戻ってきた屋上で、私が昴を連れていないことに気付くとめぐねえが私のことを見る。
「駄目…だったのね」
「ああ。ところでりーさん、紐ってあるか?」
るーちゃんを寝かしつけていたりーさんに声を掛ける。何に使うかは分からないが昴が必要だって言うのなら必要なのだろう。
「ごめんなさい、これしかないわ」
「ありがとう、手間掛けさせて悪いな」
物置から出てきたりーさんは昴が降りるときとるーちゃんを引き揚げるときに使ったロープを持って出てきた。それを受け取って扉近くで待っていると、足音。一応スコップを構えながら待っていると、出てきたのはケガ一つない昴だった。
「恵飛須沢、紐は?」
「これしかなかった」
「ありがとう、すぐに戻る」
鈴の音を鳴らしながら再び校舎内に戻る昴。無事に戻ってきたということは安全を確保したのだろうと思い一安心する。懐中電灯の光を頼りに私も校舎内に入ると、昴が階段にロープを張っていた。
「何作ってるんだ、それ?」
「鳴子だ。本当は立派なバリケードを作りたいがその余裕がないから代わりに」
懐中電灯の光が無い場所で光源があるかのように作業を続ける昴は私のことを気にも留めずに壁から壁に張ったロープに鈴を括りつけた。試しにロープを動かすと鈴が揺れて複数回音が鳴る。しかし取り付けられた鈴は大小様々で音も聞こえるかどうか怪しい物だった。
「お前、この階で寝るんだよな? なのに鳴子しか作らないのか?」
「鳴子しか作れないんだ。寝る場所に決めた生徒会室の前と廊下にも張り巡らせるから手伝ってくれ」
「いやいや数の問題じゃなくて、それだけなのかよ」
「別にこれだけで十分だろ。かれらが来たらその都度起きて倒せばいい」
「まじかよ…」
その後黙々と鳴子を作成した昴は一度屋上に戻り他の人たちを誘ったが、誰一人として昴に付いていこうとはしなかった。当然私もだ。

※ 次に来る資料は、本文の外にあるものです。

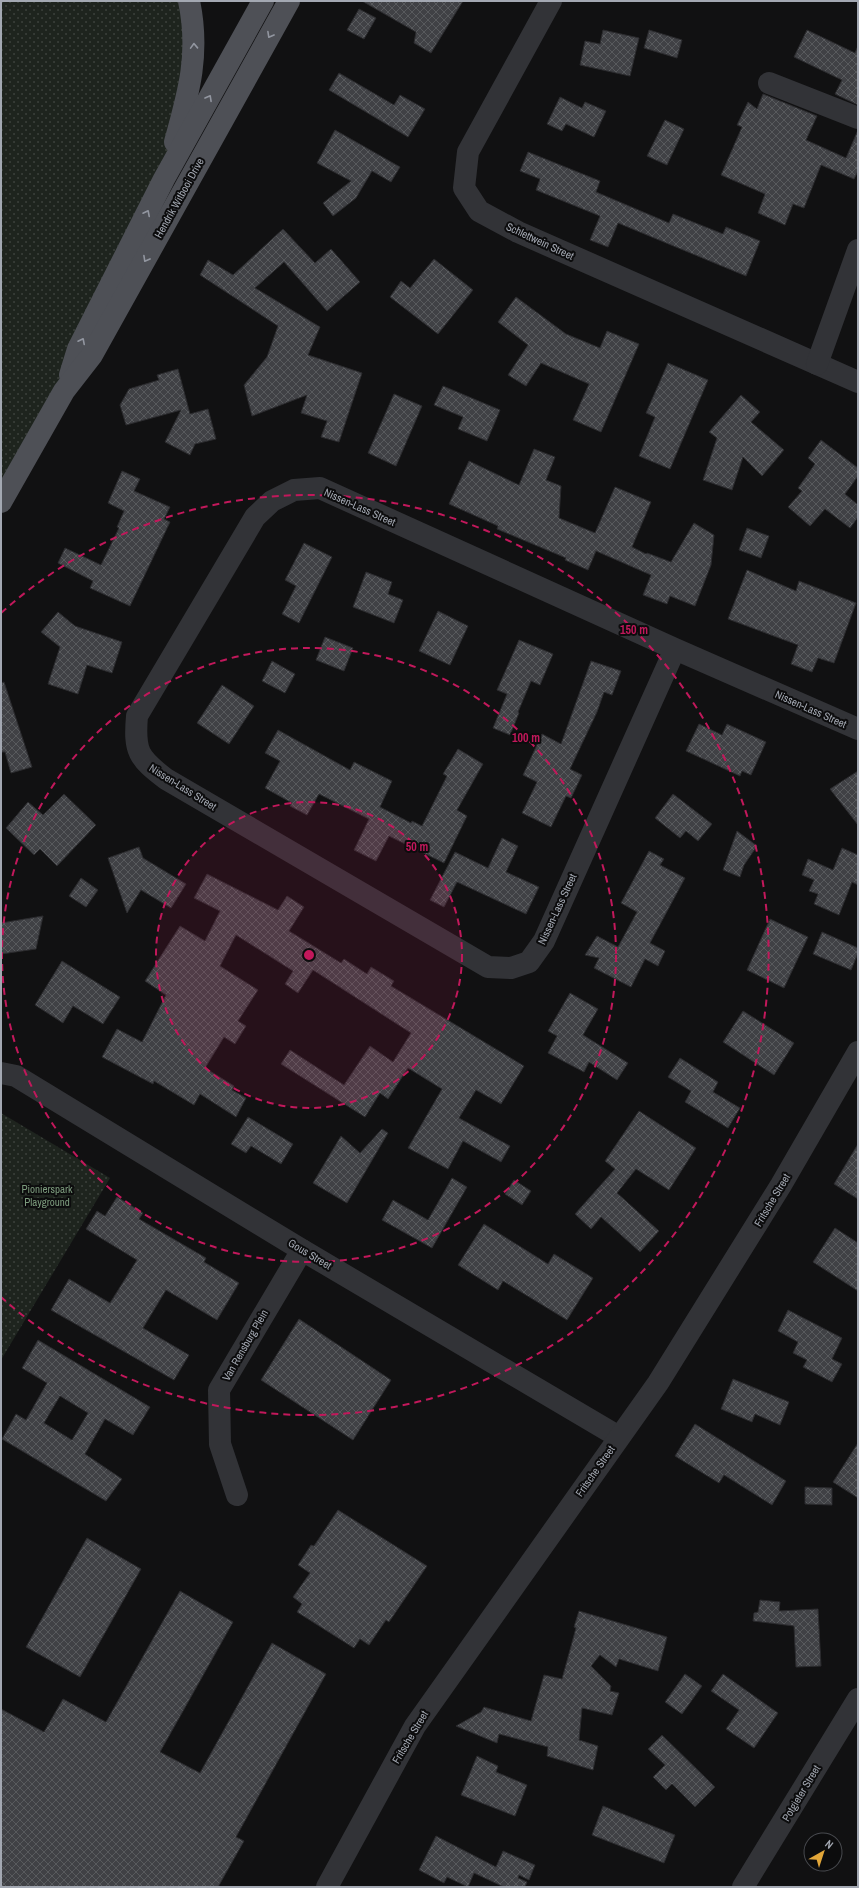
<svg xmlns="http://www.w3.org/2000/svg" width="859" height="1888" viewBox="0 0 859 1888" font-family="'Archivo Narrow',sans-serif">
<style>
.grass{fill:url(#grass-dots)}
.building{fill:url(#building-cross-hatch);stroke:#2b2b2e;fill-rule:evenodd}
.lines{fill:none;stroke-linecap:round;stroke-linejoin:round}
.minor{stroke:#323337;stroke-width:22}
.major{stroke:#4e5056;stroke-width:22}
.oneway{stroke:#9296a0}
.ring{fill:none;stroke:#c2185b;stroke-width:2;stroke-dasharray:7 5}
.labels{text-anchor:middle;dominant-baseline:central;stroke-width:4;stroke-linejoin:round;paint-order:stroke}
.street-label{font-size:11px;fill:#a3a8b2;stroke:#0c0c0d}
.park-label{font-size:11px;fill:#7c9b7d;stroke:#0c0c0d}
.centre{fill:#c2185b;stroke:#0c0c0d;stroke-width:2}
.ring-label{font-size:12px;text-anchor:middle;font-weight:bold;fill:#c2185b;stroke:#0c0c0d;stroke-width:4;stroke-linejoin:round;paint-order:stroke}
</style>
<defs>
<pattern id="grass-dots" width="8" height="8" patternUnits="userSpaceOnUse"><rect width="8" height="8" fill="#1e241e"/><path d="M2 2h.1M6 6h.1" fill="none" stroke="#3c413c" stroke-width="1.8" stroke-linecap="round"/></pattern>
<pattern id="building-cross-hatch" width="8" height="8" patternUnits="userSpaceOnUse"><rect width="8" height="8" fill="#404145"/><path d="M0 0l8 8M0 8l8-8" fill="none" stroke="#585a5d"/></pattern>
</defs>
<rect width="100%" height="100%" fill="#111112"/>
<!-- grass -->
<g class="grass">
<path d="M1 1H189L192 17 164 179 1 502Z"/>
<path d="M1 1113 110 1178 1 1360Z"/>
</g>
<!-- building -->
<g class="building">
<path d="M362 1H463L431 53 414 43 416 32Z"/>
<path d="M359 9 376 18 364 39 347 30Z"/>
<path d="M603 30 639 38 630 76 580 65 585 41 600 44Z"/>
<path d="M649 30 682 40 677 58 644 48Z"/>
<path d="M807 30 855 53 858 46V105L835 94 842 80 794 57Z"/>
<path d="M339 73 394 105 400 95 425 109 408 137 329 90Z"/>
<path d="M763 94 817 116 806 140 846 158 858 130V171L854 179 821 165 804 208 793 204 785 225 758 213 765 194 721 175 742 127 737 125 748 102 757 109Z"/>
<path d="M560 97 582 108 585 102 606 111 594 137 566 124 562 131 547 124Z"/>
<path d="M665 120 684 129 667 165 647 156Z"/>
<path d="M335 130 400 167 391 182 372 171 356 198 333 216 323 203 351 181 317 163Z"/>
<path d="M528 152 600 181 596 192 669 223 673 214 723 234 726 227 760 241 746 276 618 223 608 247 590 240 600 216 536 190 540 179 520 171Z"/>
<path d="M283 229 315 263 331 249 360 282 327 311 284 262 255 288 320 327 308 355 362 373 339 442 321 437 327 421 301 413 307 395 252 416 244 385 267 357 278 326 200 275 208 260 233 275Z"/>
<path d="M434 259 473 290 438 334 390 297 401 281 410 288Z"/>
<path d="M516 297 566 334 600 348 607 331 639 344 601 432 573 420 589 384 541 363 526 386 508 375 528 345 498 322Z"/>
<path d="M668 363 708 380 670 469 639 456 655 417 646 413Z"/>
<path d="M178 369 190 414 208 409 216 439 195 444 190 455 165 442 181 410 126 425 120 405 129 389 159 380 157 375Z"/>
<path d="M443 386 500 410 487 441 458 429 463 417 434 405Z"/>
<path d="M394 394 422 406 396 466 368 453Z"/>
<path d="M741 395 760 412 751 422 784 450 762 476 743 457 732 490 703 480 717 438 709 432Z"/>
<path d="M821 440 858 468V476L845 494 858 505V517L850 528 825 509 810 526 788 507 802 491 798 488 815 464 808 458Z"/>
<path d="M534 449 555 457 546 480 561 486 559 518 595 533 615 487 651 502 632 547 646 554 647 553 671 562 694 523 714 535 711 565 695 606 670 596 667 604 643 595 651 575 596 551 588 570 565 560 566 558 497 529 498 526 449 504 469 461 519 485Z"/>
<path d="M122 471 140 479 134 491 170 507 164 519 170 522 130 606 90 588 93 581 58 563 65 548 101 565 119 528 117 527 124 511 108 503Z"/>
<path d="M747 528 769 536 761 558 739 550Z"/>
<path d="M304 543 332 557 299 623 282 614 296 586 285 580Z"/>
<path d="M747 570 796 591 799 581 856 603 834 663 818 658 812 672 791 664 798 645 728 619Z"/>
<path d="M366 572 392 582 388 594 403 600 394 623 353 607Z"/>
<path d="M438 611 468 626 450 665 419 651Z"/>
<path d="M58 612 75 626 122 642 112 673 87 665 78 694 48 684 60 647 41 632Z"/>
<path d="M325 637 353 648 344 671 316 660Z"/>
<path d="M519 640 553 654 540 685 531 681 518 712 519 713 510 735 493 728 507 694 497 690Z"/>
<path d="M272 661 295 674 285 693 262 681Z"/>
<path d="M591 661 621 671 612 695 604 692 597 712 570 769 582 775 571 798 566 796 551 827 522 813 537 782 523 775 542 734 561 744Z"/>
<path d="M4 682 32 767 11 773 5 752H1V683Z"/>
<path d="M222 685 254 706 229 744 197 723Z"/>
<path d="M699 724 722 735 727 724 766 742 751 775 742 771 740 776 686 751Z"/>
<path d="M278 730 350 770 354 762 392 781 380 807 411 823 412 821 422 826 447 776 443 774 458 749 483 764 457 810 467 816 444 863 389 836 376 861 354 850 369 819 319 794 307 815 290 806 292 803 265 788 280 761 265 753Z"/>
<path d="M858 771V825L830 789Z"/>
<path d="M64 794 96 825 57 866 40 849 34 855 6 828 28 802 43 815Z"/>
<path d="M673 794 712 824 698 841 686 831 680 838 655 818Z"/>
<path d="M737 831 757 846 744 865 740 877 723 870Z"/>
<path d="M502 838 518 846 506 872 539 887 526 914 457 882 444 907 430 900 455 852 488 868Z"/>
<path d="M139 847 143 858 186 884 171 908 141 890 127 913 108 858Z"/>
<path d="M842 848 858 855V885L852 882 839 915 814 904 818 894 809 891 814 880 802 875 808 859 833 870Z"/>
<path d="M649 851 664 859 660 865 685 878 650 943 665 951 658 966 645 959 631 987 594 968 599 958 585 955 597 936 618 947 637 912 621 903Z"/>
<path d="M207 874 278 910 287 896 304 907 289 931 341 963 344 959 367 974 371 967 394 981 391 986 524 1066 501 1104 476 1090 459 1118 510 1146 501 1162 463 1141 448 1169 408 1148 442 1089 408 1068 388 1099 380 1093 365 1117 281 1064 290 1050 344 1085 370 1046 393 1062 411 1033 313 970 298 993 285 984 293 971 236 935 220 966 258 990 238 1021 246 1026 235 1044 224 1037 205 1068 234 1086 232 1090 246 1098 236 1117 200 1094 194 1105 154 1081 153 1084 102 1057 117 1029 142 1042 166 995 145 981 180 926 205 941 220 911 194 898Z"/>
<path d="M81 878 98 890 86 907 69 896Z"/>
<path d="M43 916 36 949 1 954V923Z"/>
<path d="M770 919 808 937 784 988 747 970Z"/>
<path d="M822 932 858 948V953L851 970 813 954Z"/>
<path d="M62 961 120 997 103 1024 73 1006 63 1023 35 1005Z"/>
<path d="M570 993 598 1009 583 1035 628 1063 617 1080 589 1062 584 1072 548 1053 557 1036 548 1031Z"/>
<path d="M743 1011 794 1043 774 1075 723 1042Z"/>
<path d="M680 1058 718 1082 713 1092 740 1108 728 1128 685 1102 691 1091 668 1077Z"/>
<path d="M639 1111 696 1148 669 1190 636 1169 617 1193 659 1231 640 1252 601 1217 591 1229 575 1214 615 1169 605 1161Z"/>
<path d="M248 1117 293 1144 281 1164 251 1146 246 1153 231 1144Z"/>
<path d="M382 1129 388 1133 347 1203 313 1183 341 1136 360 1153Z"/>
<path d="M858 1144V1199L834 1184Z"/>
<path d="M452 1178 467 1187 432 1248 382 1220 393 1200 428 1220Z"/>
<path d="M514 1180 531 1191 522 1205 505 1194Z"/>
<path d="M117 1197 143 1213 139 1219 206 1258 204 1262 239 1283 217 1320 166 1290 143 1328 189 1355 174 1380 51 1310 69 1279 110 1303 137 1260 86 1229 97 1211 105 1216Z"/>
<path d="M484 1224 548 1264 554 1254 593 1278 567 1320 503 1281 498 1290 458 1265Z"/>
<path d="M835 1228 858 1243V1291L813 1262Z"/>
<path d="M788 1310 842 1338 832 1359 842 1364 832 1382 803 1367 807 1360 793 1353 798 1342 778 1331Z"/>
<path d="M299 1319 391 1380 353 1440 261 1380Z"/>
<path d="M38 1340 150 1407 133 1435 105 1419 85 1454 122 1479 106 1501 2 1439 16 1414 26 1420 47 1383 22 1368ZM60 1396 88 1413 72 1440 44 1423Z"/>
<path d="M733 1379 789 1402 780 1425 755 1414 752 1422 721 1409Z"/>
<path d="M695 1424 786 1481 772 1505 724 1475 719 1483 675 1456Z"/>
<path d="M858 1443V1498L833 1482Z"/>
<path d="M805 1487 832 1488V1505L805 1504Z"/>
<path d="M338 1510 427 1566 389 1622 386 1620 369 1645 360 1639 354 1648 297 1612 302 1604 293 1597 310 1573 298 1565 311 1545 314 1546Z"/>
<path d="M87 1538 141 1569 80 1677 26 1647Z"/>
<path d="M180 1591 233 1622 160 1752 200 1773 272 1643 326 1674 236 1837 244 1841 218 1887H1V1709L44 1732 63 1699 106 1722Z"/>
<path d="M760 1600 780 1602 779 1611 818 1609 821 1666 796 1667 794 1626 753 1621 754 1613 758 1612Z"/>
<path d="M579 1611 667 1637 658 1671 619 1659 616 1667 600 1655 591 1666 611 1686 610 1691 619 1693 612 1715 582 1708 579 1740 598 1746 593 1770 547 1756 548 1747 499 1734 497 1743 456 1726 481 1712 484 1707 531 1721 544 1675 562 1679 576 1628 574 1627Z"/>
<path d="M685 1674 702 1686 682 1714 665 1702Z"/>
<path d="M723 1674 778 1713 754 1748 726 1729 739 1710 711 1691Z"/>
<path d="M662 1735 715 1787 695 1807 672 1784 666 1790 653 1777 665 1765 648 1749Z"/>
<path d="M477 1756 498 1766 496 1772 527 1785 515 1816 461 1795Z"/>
<path d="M603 1806 675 1835 664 1863 592 1835Z"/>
<path d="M436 1836 496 1867 503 1851 535 1865 529 1880 519 1875 518 1878 527 1882 525 1887H504L474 1873 468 1887 447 1877 444 1883 419 1870Z"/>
</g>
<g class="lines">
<!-- minor -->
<g class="minor">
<path d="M551 1 468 152 464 188 479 211 518 232 858 382"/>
<path d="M769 83 858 118"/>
<path d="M817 364 858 250"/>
<path d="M675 649 544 941 529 962 511 968 488 967 166 779C138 758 134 751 137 716L255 517 272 501 294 490 320 488 675 649 858 729"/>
<path d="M1 1073 16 1076 302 1250 619 1437"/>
<path d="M237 1495 220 1444 219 1390 302 1250"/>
<path d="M327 1887 415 1726 658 1383 781 1185 858 1052"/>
<path d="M743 1887 858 1699"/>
</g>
<!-- major -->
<g class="major">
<path d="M175 142C189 92 200 53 189 1"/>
<path d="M70 375 78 349 164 179 263 1"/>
<path d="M1 502 64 391 92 355 289 1"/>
</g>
</g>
<!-- one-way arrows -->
<defs><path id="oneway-chevron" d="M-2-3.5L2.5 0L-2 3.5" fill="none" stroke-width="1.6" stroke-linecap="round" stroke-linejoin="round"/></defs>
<g class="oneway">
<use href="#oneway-chevron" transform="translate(270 35) rotate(119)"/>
<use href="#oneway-chevron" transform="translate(194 46) rotate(-92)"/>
<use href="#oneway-chevron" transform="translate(209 98) rotate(-61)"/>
<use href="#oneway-chevron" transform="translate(147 213) rotate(-63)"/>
<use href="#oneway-chevron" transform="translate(146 259) rotate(119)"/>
<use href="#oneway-chevron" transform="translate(82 341) rotate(-63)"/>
</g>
<!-- distance rings -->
<circle cx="309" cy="955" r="153" fill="#c2185b" fill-opacity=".12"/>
<g class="ring">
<circle cx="309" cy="955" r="153"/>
<circle cx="309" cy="955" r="307"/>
<path d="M1 613A460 460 0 1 1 1 1297"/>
</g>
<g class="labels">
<!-- street labels -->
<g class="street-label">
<text transform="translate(179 198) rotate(-61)">Hendrik Witbooi Drive</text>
<text transform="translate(540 241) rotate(25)">Schlettwein Street</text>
<text transform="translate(360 507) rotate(24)">Nissen-Lass Street</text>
<text transform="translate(811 709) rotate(24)">Nissen-Lass Street</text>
<text transform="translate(183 787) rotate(32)">Nissen-Lass Street</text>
<text transform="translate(557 909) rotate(-65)">Nissen-Lass Street</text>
<text transform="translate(772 1200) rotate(-59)">Fritsche Street</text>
<text transform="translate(310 1254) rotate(31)">Gous Street</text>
<text transform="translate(245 1345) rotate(-60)">Van Rensburg Plein</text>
<text transform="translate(595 1471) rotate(-55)">Fritsche Street</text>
<text transform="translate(410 1737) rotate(-59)">Fritsche Street</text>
<text transform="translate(801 1793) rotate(-59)">Potgieter Street</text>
</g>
<!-- park labels -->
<g class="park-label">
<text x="47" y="1189">Pionierspark<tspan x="47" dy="13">Playground</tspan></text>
</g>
</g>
<circle cx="309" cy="955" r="6" class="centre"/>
<g class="ring-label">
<text x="634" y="634">150 m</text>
<text x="526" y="742">100 m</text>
<text x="417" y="851">50 m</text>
</g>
<!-- border -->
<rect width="859" height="1888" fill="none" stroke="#a3a8b2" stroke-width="4"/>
<!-- north arrow -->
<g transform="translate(823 1852) rotate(39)"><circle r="19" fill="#0c0c0d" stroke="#484a4f"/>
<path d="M0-3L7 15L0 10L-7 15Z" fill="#e2a639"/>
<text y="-6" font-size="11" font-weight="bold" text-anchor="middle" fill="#a3a8b2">N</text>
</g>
</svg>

ブルーシートに包まれながら目が覚めるたびに昴のことが気になって生徒会室を確認する。そこには椅子に座りながら制服で暖を取って寝る昴がいた。こうも追い詰められているのにまるで日常の延長線上にいるかのような昴の様子、それがどうしても引っかかった。
本当は屋上で寝て二日目に突入するはずが知らない間に三階を制圧してた。どうして?